C’mon, we can do better than that.

--Mike Sato

4 comments:

  1. In every bay and watershed reach of the Salish Sea the local property owners love their landscape place and worry about the health of their chunk of their nearshore and offshore undersea domain. Ask them if they want support to preserve and restore their reach and look after their share of it's upland watershed and they'll say: "Of course. Who can help me build my own raingarden and restore my piece of the creek? We can do it ourselves with a little advice and some financial support. We don't need the government to tell us what we can't do. We can do it ourselves with our neighbors." There are organizations like Stewardship Partners that help private property owners find funding and help them work with their neighbors. More organizations like Stewardship Partners need to be established as advocates to guide these property owners. Grant Jones

    ReplyDelete
  2. Comment received via email from T. Holz: "Gary Locke was a good speech maker and that is about it. When the tribes suggested that to keep extinction from being the default option we must regulate land use, Locke came down on them like a ton of salmon offal. Talking was OK. Meaningful action was verboten. Developers were not to be irritated."

    ReplyDelete
  3. It is good to remember that none of the Puget Sound Salmon runs are actually listed as "Endangered", only "Threatened".. also that there is a substantial recovery plan, plenty of active groups, and lots of money. Many non-profit groups like Grant mentions do major "on-the-ground" work with the local public.

    On the other hand, the material you will find (and also not find) on the Vital Signs Indicator and in that beautiful 10 minute film filled with snippets have not a whit of what the common average public citizen resident needs to know about the problem and what can and should be done to improve things. It seems like far too many of our leaders here feel like their glitzy natterings of success are what will keep the progress coming. Bah humbug! As the rabbits would say - "They need a good thumping."

    ReplyDelete
  4. We have spent tens of millions of dollars, probably hundreds of millions of dollars, on salmon restoration schemes and we have not seen any substantive effect on the size of the runs in this state.

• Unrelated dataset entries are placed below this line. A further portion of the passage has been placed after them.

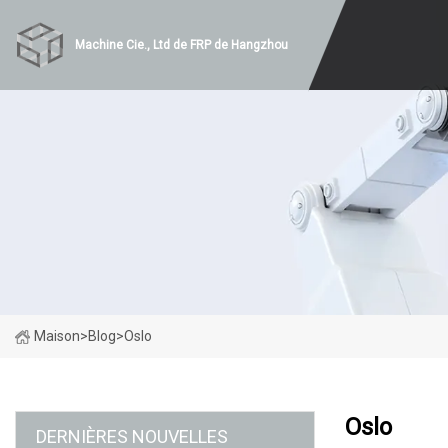
Machine Cie., Ltd de FRP de Hangzhou
Maison
>
Blog
>
Oslo
Oslo
DERNIÈRES NOUVELLES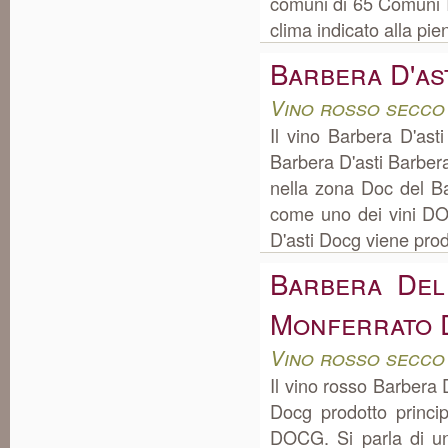
comuni di 65 Comuni In
clima indicato alla pie
Barbera D'as
Vino rosso secco
Il vino Barbera D'as
Barbera D'asti Barber
nella zona Doc del Ba
come uno dei vini DOC
D'asti Docg viene prodo
Barbera Del
Monferrato 
Vino rosso secco
Il vino rosso Barbera
Docg prodotto princi
DOCG. Si parla di un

    What I wonder is whether we would have seen any difference had we NOT spent the tens of millions or hundreds of millions of dollars we have spent. There is a massive "green" industry that is both government and private that we have accreted around salmon, and that vast establishment is quite happy to continue to take the money ladled out. Unfortunately, as with most spending, there is a minority of people that would actually like to see good effect for all of that cash. I'm glad to see you calling out the emperors clothes.

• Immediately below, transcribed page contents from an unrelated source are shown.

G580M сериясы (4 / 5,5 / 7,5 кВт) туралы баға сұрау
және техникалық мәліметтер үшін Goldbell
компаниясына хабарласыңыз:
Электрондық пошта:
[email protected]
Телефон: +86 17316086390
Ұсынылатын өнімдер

    I'm a farmer. It's a bit like the green mafia for me. "hi there. nice farm you have here... be a shame if a wetland buffer happened on it. If you hire this consultant and file a salmonid species and resident killer whale habitat plan, why, you'd be just fine. That'll be $3,000, please. " and if you don't you don't get your building permit.

    And the best part is that for your $3,000 you get a document that says "no take", and there is absolutely no change to your building plans, and it does indeed take care of the problem.

    Stuff like that make me tremendously cynical about organizations that purport to save the salmon. We should just through the money into the fire. At least we'd be warm.